◆ **Task directions**
Once you reach the line containing "G04 APERTURE END LIST*" in the data below, restate each line word for word up to and including the one containing "X195100000Y-96296000D01*".

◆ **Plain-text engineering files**
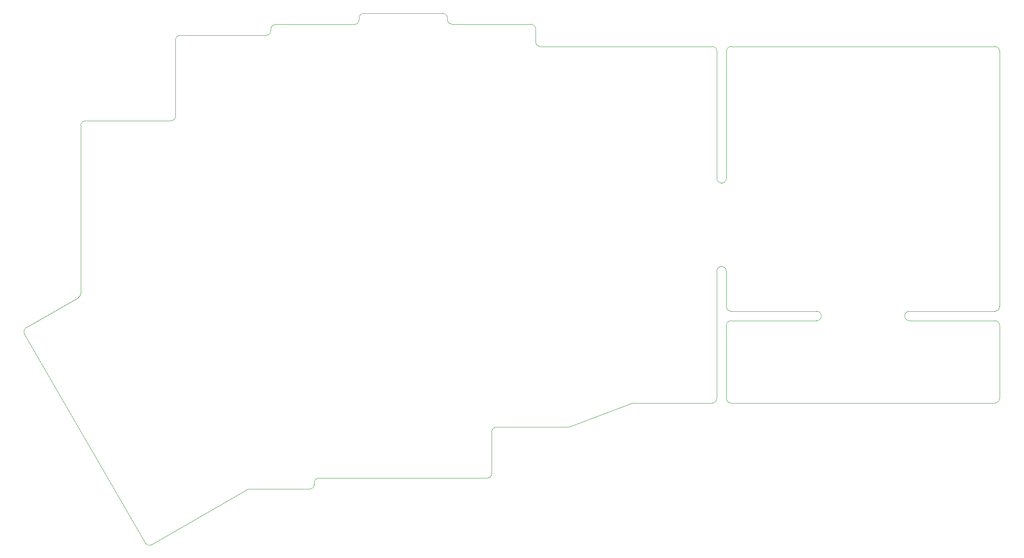
<source format=gbr>
%TF.GenerationSoftware,KiCad,Pcbnew,7.0.10*%
%TF.CreationDate,2024-03-24T21:28:30-04:00*%
%TF.ProjectId,Breeze,42726565-7a65-42e6-9b69-6361645f7063,Rev1.2*%
%TF.SameCoordinates,Original*%
%TF.FileFunction,Profile,NP*%
%FSLAX46Y46*%
G04 Gerber Fmt 4.6, Leading zero omitted, Abs format (unit mm)*
G04 Created by KiCad (PCBNEW 7.0.10) date 2024-03-24 21:28:30*
%MOMM*%
%LPD*%
G01*
G04 APERTURE LIST*
%TA.AperFunction,Profile*%
%ADD10C,0.050000*%
%TD*%
G04 APERTURE END LIST*
D10*
X166372000Y-194317000D02*
X202672000Y-194317000D01*
X252270000Y-102126000D02*
G75*
G03*
X251270000Y-101126000I-1000000J0D01*
G01*
X252270000Y-129614000D02*
G75*
G03*
X253270000Y-130614000I1000000J0D01*
G01*
X251270000Y-101126000D02*
X214150000Y-101126000D01*
X219962000Y-183317000D02*
G75*
G03*
X220312305Y-183253636I0J1000000D01*
G01*
X128896001Y-208308000D02*
G75*
G03*
X130262000Y-208673999I865999J500000D01*
G01*
X292795000Y-159321000D02*
X292795000Y-159276000D01*
X254305000Y-157276000D02*
G75*
G03*
X255305000Y-158276000I1000000J0D01*
G01*
X103212000Y-161822001D02*
G75*
G03*
X102846001Y-163188000I500000J-865999D01*
G01*
X134440000Y-117186000D02*
X115970000Y-117186000D01*
X313265000Y-102126000D02*
X313265000Y-157276000D01*
X254305000Y-129614000D02*
X254305000Y-102126000D01*
X212150000Y-96296000D02*
X195100000Y-96296000D01*
X204672000Y-183317000D02*
X219962000Y-183317000D01*
X254305000Y-161321000D02*
X254305000Y-177101000D01*
X251270000Y-178101000D02*
G75*
G03*
X252270000Y-177101000I0J1000000D01*
G01*
X273795000Y-158276000D02*
X255305000Y-158276000D01*
X134440000Y-117186000D02*
G75*
G03*
X135440000Y-116186000I0J1000000D01*
G01*
X313265000Y-161321000D02*
X313265000Y-177101000D01*
X102846000Y-163188000D02*
X128896000Y-208308000D01*
X312265000Y-160321000D02*
X293795000Y-160321000D01*
X292795000Y-159321000D02*
G75*
G03*
X293795000Y-160321000I1000000J0D01*
G01*
X130262000Y-208674000D02*
X150774000Y-196831000D01*
X255305000Y-101126000D02*
X312265000Y-101126000D01*
X203672000Y-193317000D02*
X203672000Y-184317000D01*
X194100000Y-95296000D02*
X194100000Y-94956000D01*
X175050000Y-94956000D02*
X175050000Y-95376000D01*
X274795000Y-159276000D02*
X274795000Y-159321000D01*
X164372000Y-196697000D02*
G75*
G03*
X165372000Y-195697000I0J1000000D01*
G01*
X255305000Y-178101000D02*
X312265000Y-178101000D01*
X273795000Y-160321000D02*
G75*
G03*
X274795000Y-159321000I0J1000000D01*
G01*
X254305000Y-149614000D02*
G75*
G03*
X253305000Y-148614000I-1000000J0D01*
G01*
X273795000Y-160321000D02*
X255305000Y-160321000D01*
X155000000Y-98706000D02*
G75*
G03*
X156000000Y-97706000I0J1000000D01*
G01*
X251270000Y-178101000D02*
X234270000Y-178101000D01*
X274795000Y-159276000D02*
G75*
G03*
X273795000Y-158276000I-1000000J0D01*
G01*
X174050000Y-96376000D02*
G75*
G03*
X175050000Y-95376000I0J1000000D01*
G01*
X253305000Y-148614000D02*
X253270000Y-148614000D01*
X174050000Y-96376000D02*
X157000000Y-96376000D01*
X176050000Y-93956000D02*
G75*
G03*
X175050000Y-94956000I0J-1000000D01*
G01*
X157000000Y-96376000D02*
G75*
G03*
X156000000Y-97376000I0J-1000000D01*
G01*
X255305000Y-101126000D02*
G75*
G03*
X254305000Y-102126000I0J-1000000D01*
G01*
X313265000Y-102126000D02*
G75*
G03*
X312265000Y-101126000I-1000000J0D01*
G01*
X213150000Y-100126000D02*
G75*
G03*
X214150000Y-101126000I1000000J0D01*
G01*
X151274000Y-196697000D02*
X164372000Y-196697000D01*
X253305000Y-130614000D02*
G75*
G03*
X254305000Y-129614000I0J1000000D01*
G01*
X253270000Y-148614000D02*
G75*
G03*
X252270000Y-149614000I0J-1000000D01*
G01*
X193100000Y-93956000D02*
X176050000Y-93956000D01*
X213150000Y-100126000D02*
X213150000Y-97296000D01*
X252270000Y-102126000D02*
X252270000Y-129614000D01*
X293795000Y-158276000D02*
G75*
G03*
X292795000Y-159276000I0J-1000000D01*
G01*
X255305000Y-160321000D02*
G75*
G03*
X254305000Y-161321000I0J-1000000D01*
G01*
X194100000Y-95296000D02*
G75*
G03*
X195100000Y-96296000I1000000J0D01*
G01*
X234270000Y-178101000D02*
G75*
G03*
X233919695Y-178164364I0J-1000000D01*
G01*
X166372000Y-194317000D02*
G75*
G03*
X165372000Y-195317000I0J-1000000D01*
G01*
X313265000Y-161321000D02*
G75*
G03*
X312265000Y-160321000I-1000000J0D01*
G01*
X202672000Y-194317000D02*
G75*
G03*
X203672000Y-193317000I0J1000000D01*
G01*
X135440000Y-99706000D02*
X135440000Y-116186000D01*
X156000000Y-97376000D02*
X156000000Y-97706000D01*
X253270000Y-130614000D02*
X253305000Y-130614000D01*
X312265000Y-178101000D02*
G75*
G03*
X313265000Y-177101000I0J1000000D01*
G01*
X115970000Y-117186000D02*
G75*
G03*
X114970000Y-118186000I0J-1000000D01*
G01*
X254305000Y-149614000D02*
X254305000Y-157276000D01*
X252270000Y-149614000D02*
X252270000Y-177101000D01*
X151274000Y-196697001D02*
G75*
G03*
X150774000Y-196830976I0J-999999D01*
G01*
X204672000Y-183317000D02*
G75*
G03*
X203672000Y-184317000I0J-1000000D01*
G01*
X194100000Y-94956000D02*
G75*
G03*
X193100000Y-93956000I-1000000J0D01*
G01*
X165372000Y-195317000D02*
X165372000Y-195697000D01*
X114470000Y-155322000D02*
X103212000Y-161822000D01*
X312265000Y-158276000D02*
G75*
G03*
X313265000Y-157276000I0J1000000D01*
G01*
X293795000Y-158276000D02*
X312265000Y-158276000D01*
X114970000Y-154456000D02*
X114970000Y-118186000D01*
X254305000Y-177101000D02*
G75*
G03*
X255305000Y-178101000I1000000J0D01*
G01*
X233920000Y-178164000D02*
X220313000Y-183254000D01*
X114470000Y-155322000D02*
G75*
G03*
X114969978Y-154455987I-500000J866000D01*
G01*
X136440000Y-98706000D02*
G75*
G03*
X135440000Y-99706000I0J-1000000D01*
G01*
X136440000Y-98706000D02*
X155000000Y-98706000D01*
X213150000Y-97296000D02*
G75*
G03*
X212150000Y-96296000I-1000000J0D01*
G01*
M02*

</source>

◆ **Result of the exercise**
G04 APERTURE END LIST*
D10*
X166372000Y-194317000D02*
X202672000Y-194317000D01*
X252270000Y-102126000D02*
G75*
G03*
X251270000Y-101126000I-1000000J0D01*
G01*
X252270000Y-129614000D02*
G75*
G03*
X253270000Y-130614000I1000000J0D01*
G01*
X251270000Y-101126000D02*
X214150000Y-101126000D01*
X219962000Y-183317000D02*
G75*
G03*
X220312305Y-183253636I0J1000000D01*
G01*
X128896001Y-208308000D02*
G75*
G03*
X130262000Y-208673999I865999J500000D01*
G01*
X292795000Y-159321000D02*
X292795000Y-159276000D01*
X254305000Y-157276000D02*
G75*
G03*
X255305000Y-158276000I1000000J0D01*
G01*
X103212000Y-161822001D02*
G75*
G03*
X102846001Y-163188000I500000J-865999D01*
G01*
X134440000Y-117186000D02*
X115970000Y-117186000D01*
X313265000Y-102126000D02*
X313265000Y-157276000D01*
X254305000Y-129614000D02*
X254305000Y-102126000D01*
X212150000Y-96296000D02*
X195100000Y-96296000D01*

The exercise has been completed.